Within the first four months of the year, the German government has deported a significantly lower number of people compared with, according to a newspaper report on Saturday.
Citing information from Germany's Federal Police, Die Welt am Sonntag newspaper reported that, by the end of April, a total of 8,620 people had been sent back to their countries of origin after their asylum applications were rejected. The figures indicated a marked stagnation compared to last year, which saw a total of 25,375 deportations.
This year has also seen fewer rejected asylum applicants voluntarily return to their countries of origin. According to police figures, only 11,195 such voluntary return trips were approved during the first four months of the year.
In 2016, a total of 54,006 people chose the voluntary return program, which covers certain costs, including travel expenses.

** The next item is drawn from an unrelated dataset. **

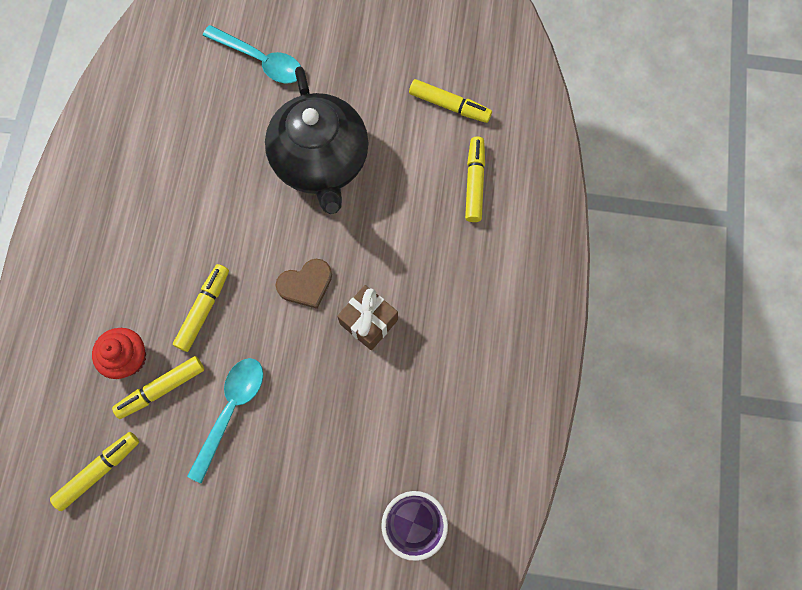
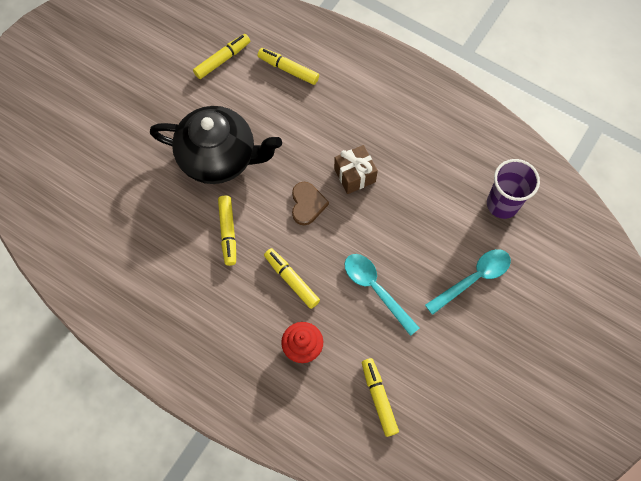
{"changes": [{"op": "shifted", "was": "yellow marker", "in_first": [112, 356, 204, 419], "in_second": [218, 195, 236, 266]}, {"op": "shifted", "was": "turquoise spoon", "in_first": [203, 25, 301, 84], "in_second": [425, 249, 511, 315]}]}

German Chancellor Angela Merkel called for a "national effort" last year to encourage people whose asylum applications are rejected to return to their home countries.
'Lack of cooperation'
After the recent drop in the number of refugee applications, Merkel and the premiers of the 16 federal states declared that only people whose applications had been approved would be allowed to stay and all others "should leave Germany."

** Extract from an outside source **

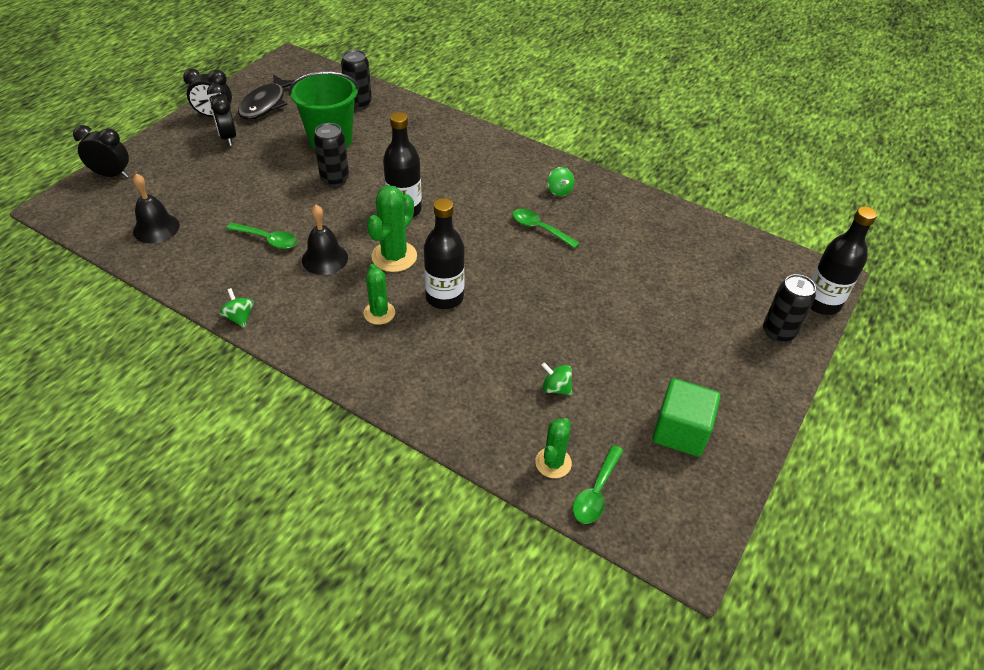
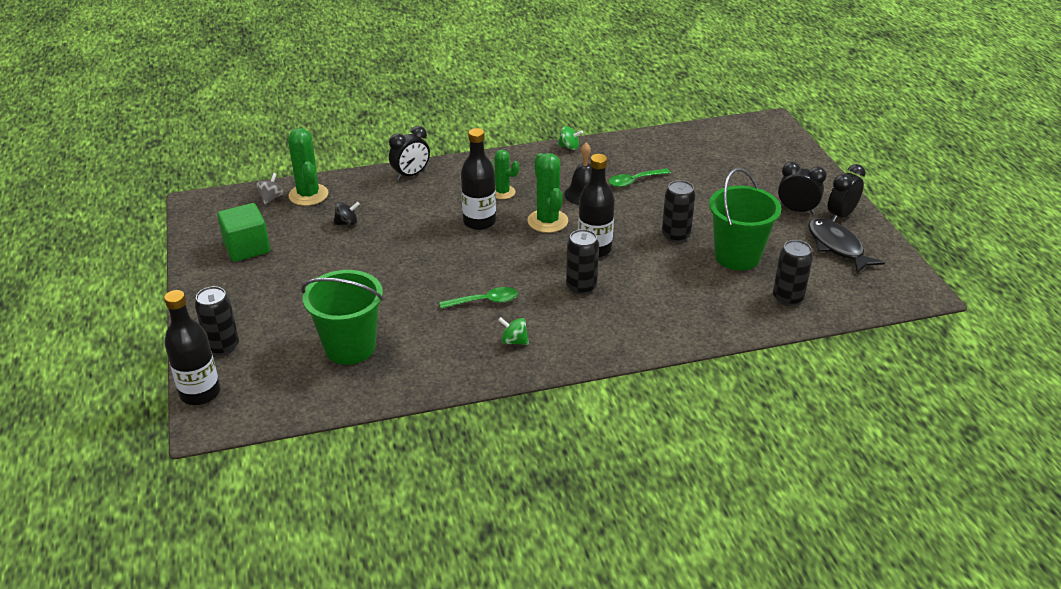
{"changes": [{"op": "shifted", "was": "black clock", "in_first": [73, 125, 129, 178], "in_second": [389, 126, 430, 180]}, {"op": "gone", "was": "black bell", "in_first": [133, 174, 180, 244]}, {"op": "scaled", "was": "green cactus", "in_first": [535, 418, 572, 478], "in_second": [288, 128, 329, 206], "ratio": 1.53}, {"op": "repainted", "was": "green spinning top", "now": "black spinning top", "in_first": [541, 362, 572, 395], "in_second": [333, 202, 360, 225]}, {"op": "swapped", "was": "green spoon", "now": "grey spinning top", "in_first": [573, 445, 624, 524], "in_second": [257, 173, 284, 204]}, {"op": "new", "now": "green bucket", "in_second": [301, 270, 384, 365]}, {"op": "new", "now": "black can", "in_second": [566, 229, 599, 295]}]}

An Interior Ministry spokesperson told Die Welt that the reason for the lower repatriation figures is that an exceptional amount of people returned to their countries of origin last year.
"Repatriations and voluntary departures in 2016 took place to a particularly large extent in the West Balkan countries," she said.
Repatriations to other areas have proved to be much more difficult because of a "lack of cooperation" with other countries, according to the Interior Ministry.
A representative from Hesse's state Interior Ministry told the newspaper that deportations to North African countries have failed in the past because some of the people whose asylum applications have been rejected do not have travel documents.
The deportations have sparked several protests and political debates, particularly when people are sent back to Afghanistan. The German government had been sending Afghans back to supposed "safe" regions within their homeland.
Following this week's deadly bombing in Kabul, Merkel announced on Thursday that Germany would be temporarily suspending all deportations to Afghanistan.